Morice c. France (requête no 29369/10)

Le requérant, Me Morice, est un ressortissant français, né en 1960 et résidant à Paris
(France). Il est l’avocat de Mme Borrel, veuve du juge français Bernard Borrel, qui, le
19 octobre 1995, fut retrouvé mort à quatre-vingts kilomètres de la ville de Djibouti, le
corps en partie carbonisé.

L’enquête menée par la gendarmerie conclut au suicide par
immolation. En novembre 1995, une information judiciaire fut ouverte à Toulouse pour
rechercher les causes de la mort du magistrat. En février 1997, Mme Borrel, contesta la
thèse et se constitua partie civile en déposant plainte pour assassinat.

Une information
judiciaire fut ouverte et confiée à la juge M. et au juge L.L. Le 21 juin 2000, les deux
magistrats-instructeurs furent dessaisis du dossier par la cour d’appel de Paris.
Le 7 septembre 2000, parut dans le journal Le Monde un article intitulé « Affaire Borrel :
remise en cause de l’impartialité de la juge M. » L’article relatait que les avocats de Mme
Borrel avaient « vivement » mis en cause la juge M. auprès de la Garde des sceaux et
l’accusaient d’avoir « un comportement parfaitement contraire aux principes
d’impartialité et de loyauté ».

Suite à une plainte des magistrats mis en cause le tribunal déclara Me Morice complice de
diffamation publique à l’égard des juges M. et L.L.
Invoquant l’article 6 § 1 (droit à un procès équitable) de la Convention européenne des
droits de l’homme, le requérant soutient que sa cause n’a pas été examinée de manière
équitable et par un tribunal impartial devant la Cour de cassation. Il expose que le juge
J.M. qui faisait partie de la formation ayant statué sur son pourvoi avait préalablement et
publiquement exprimé son soutien à la juge M. lors de l’assemblée générale des
magistrats du tribunal de grande instance de Paris du 4 juillet 2000.

Sur le terrain de
l’article 10 (liberté d’expression) de la Convention, il dénonce une atteinte à sa liberté
d’expression.
1 L’article 43 de la Convention européenne des droits de l’homme prévoit que, dans un délai de trois mois à
compter de la date de l’arrêt d’une chambre, toute partie à l’affaire peut, dans des cas exceptionnels,
demander le renvoi de l’affaire devant la Grande Chambre (17 membres) de la Cour.

En pareille hypothèse, un
collège de cinq juges examine si l’affaire soulève une question grave relative à l’interprétation ou à l’application
de la Convention ou de ses protocoles ou encore une question grave de caractère général. Si tel est le cas, la
Grande Chambre statue par un arrêt définitif. Si tel n’est pas le cas, le collège rejette la demande et l’arrêt
devient définitif. Autrement, les arrêts de chambre deviennent définitifs à l’expiration dudit délai de trois mois
ou si les parties déclarent qu’elles ne demanderont pas le renvoi de l’affaire devant la Grande Chambre.

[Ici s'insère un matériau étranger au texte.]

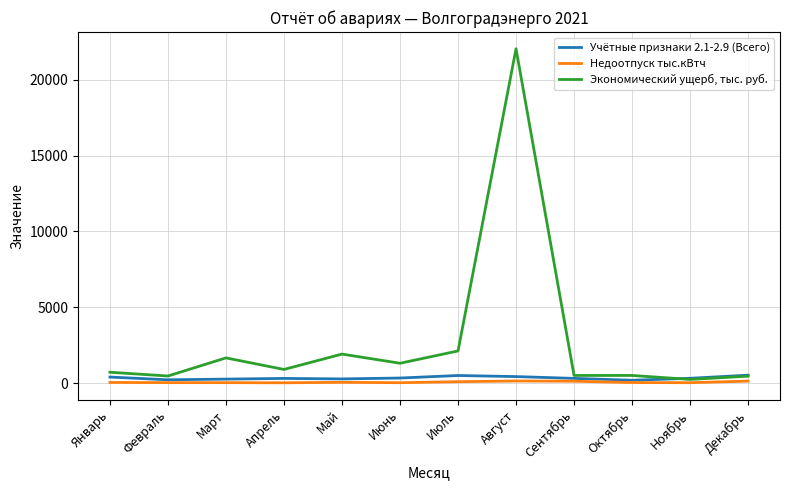

At which category does the chart reach its peak across all series?

Август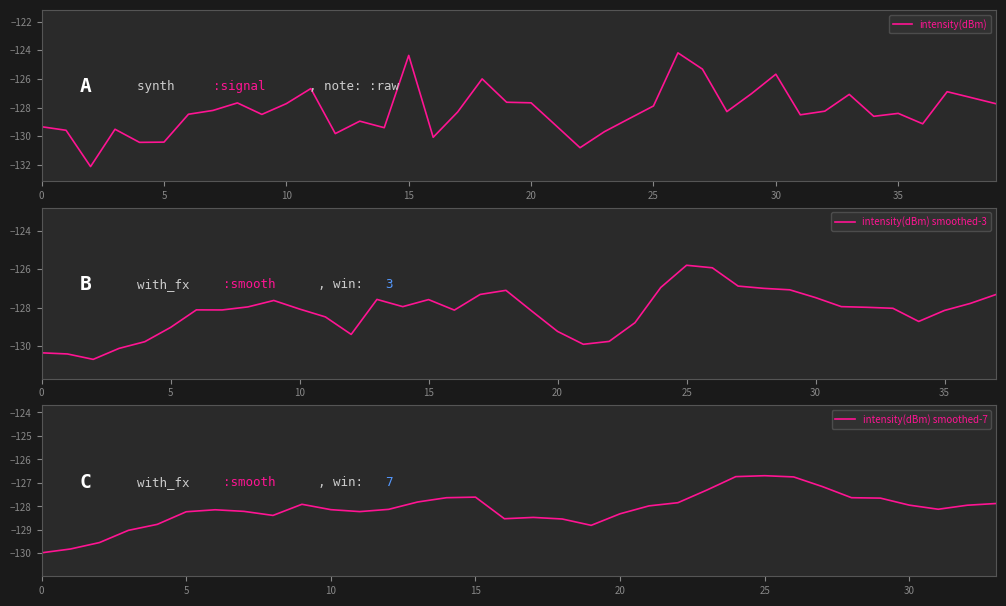

How many lines are shown in the chart?

1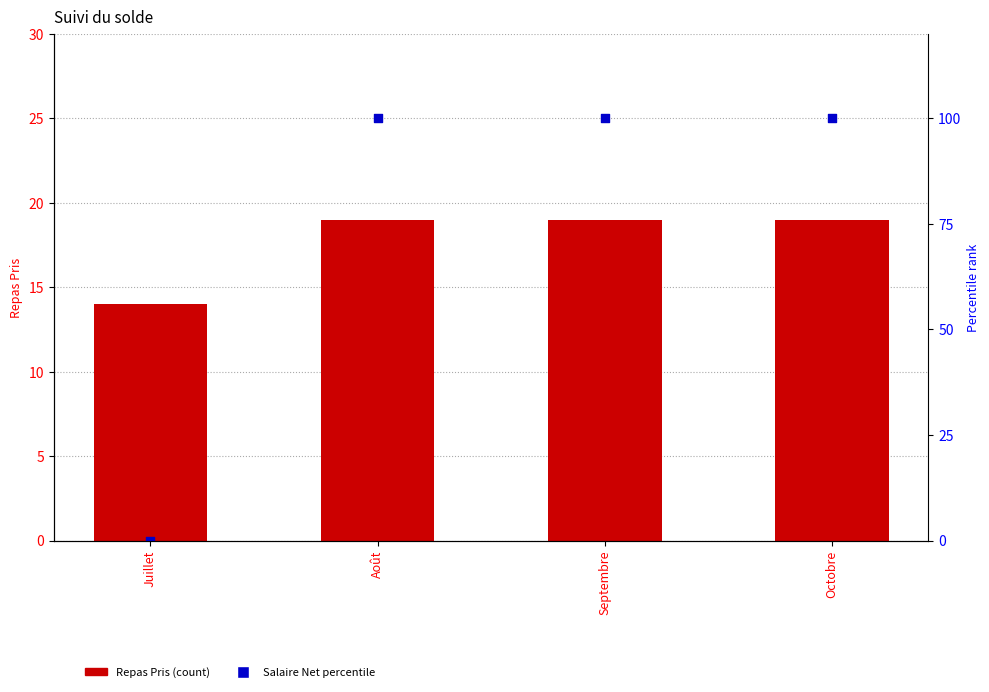

What is the total value across all series at Août?

119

Dans son arrêt de chambre du 11 juillet 2013, la Cour a conclu, à l’unanimité, à la violation de l’article 6 § 1. Un membre de la Cour de cassation ayant statué sur le pourvoi du requérant avait antérieurement exprimé son soutien à une juge partie prenante de l’affaire qui l’opposait à Me Morice. La Cour a conclu que l’impartialité de la Cour de cassation pouvait susciter des doutes sérieux et que les craintes de Me Morice pouvaient passer pour objectivement justifiées.

Par ailleurs, la Cour a conclu, à la majorité, à la non-violation de l’article 10. Elle a estimé que les juridictions internes ont pu être convaincues que les propos tenus par Me Morice dans le journal Le Monde étaient graves et injurieux pour la juge mise en cause, qu’ils étaient susceptibles de saper inutilement la confiance du public à l’égard de l’institution judiciaire et enfin qu’il existait des raisons suffisantes de condamner Me Morice pour diffamation.

Le 9 décembre 2013, l’affaire a été renvoyée devant la Grande Chambre à la demande du requérant.